Tel était le cas dans ces travaux, où la médiane d’apports alimentaires en calcium était d’environ 1 150 mg/j, un niveau proche des 1 200 mg quotidiens recommandés chez l’adulte. En tenant compte de la supplémentation en calcium, les apports totaux atteignaient une médiane de 1 827 mg/j chez les femmes sous antiostéoporotiques, dont 81 % prenaient des compléments calciques.

Pas d’effet significatif sur la DMO

Or chez ces femmes aux apports alimentaires suffisants, la supplémentation était sans effet sur la densité minérale osseuse (DMO), et ce aussi bien chez les patientes sous antiostéoporotiques (bisphosphonates, dénosumab, raloxifène), chez celles prenant un traitement hormonal de la ménopause que chez les femmes non traitées. Ce n’est que chez les personnes présentant de faibles apports en calcium, à savoir moins de 800 mg/j, que les bénéfices de la supplémentation émergeaient, et ce quel que soit le traitement pris.

Autre enseignement de l’étude, les apports en protéines semblent très déterminants en matière de densité osseuse, là aussi dans tous les groupes de traitement. La DMO connaissait une baisse plus marquée chez les femmes consommant moins de 0,8 mg de protéines par kg de poids corporel et par jour, selon les apports nutritionnels conseillés chez l’adulte.

Mieux évaluer le statut nutritionnel

Selon Emmanuel Biver, "ces travaux ne remettent pas en cause la supplémentation calcique, mais ils montrent qu’il faut adapter nos pratiques aux paramètres nutritionnels de la patiente. Il y a du sens à supplémenter les personnes ayant des apports alimentaires insuffisants en calcium, mais pas forcément celles qui en consomment déjà selon les niveaux recommandés. Chez ces patientes, on pourrait seulement recourir à une supplémentation en vitamine D et laisser de côté le calcium". Et, au besoin, recommander un surplus protéique, en premier lieu, par des conseils nutritionnels.

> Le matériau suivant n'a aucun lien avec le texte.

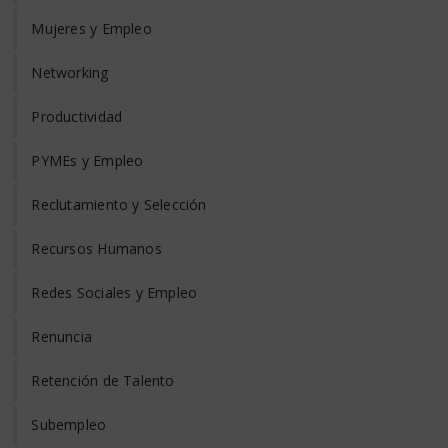
Mujeres y Empleo
Networking
Productividad
PYMEs y Empleo
Reclutamiento y Selección
Recursos Humanos
Redes Sociales y Empleo
Renuncia
Retención de Talento
Subempleo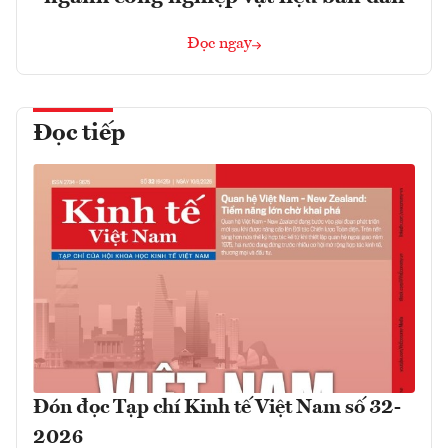
Đọc ngay
Đọc tiếp
Đón đọc Tạp chí Kinh tế Việt Nam số 32-
2026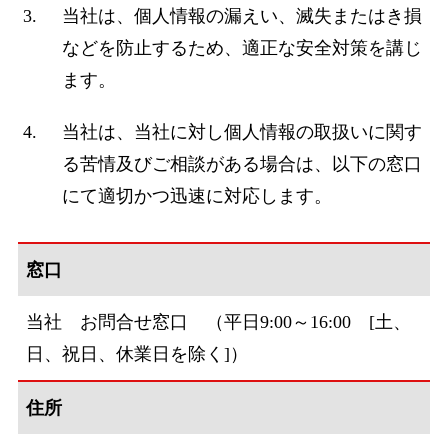
当社は、個人情報の漏えい、滅失またはき損
などを防止するため、適正な安全対策を講じ
ます。
当社は、当社に対し個人情報の取扱いに関す
る苦情及びご相談がある場合は、以下の窓口
にて適切かつ迅速に対応します。
窓口
当社 お問合せ窓口 （平日9:00～16:00 [土、
日、祝日、休業日を除く]）
住所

De même, ces travaux ne portaient pas sur les traitements anaboliques – dont le tériparatide et le romosozumab – mais seulement sur des traitements freinant la déminéralisation osseuse. Selon Emmanuel Biver, "les traitements anaboliques permettent des gains densitométriques encore plus importants, parce qu’ils stimulent la formation osseuse. Cela paraît particulièrement important d’augmenter transitoirement les apports en protéines avec de tels traitements, car la matrice osseuse consiste avant tout en collagènes, qui sont des protéines".

 

Références :

D’après la session scientifique « Os métabolique » (16 décembre) et la session plénière (15 décembre) lors du 38e Congrès français de rhumatologie (14-16 décembre 2025, Paris).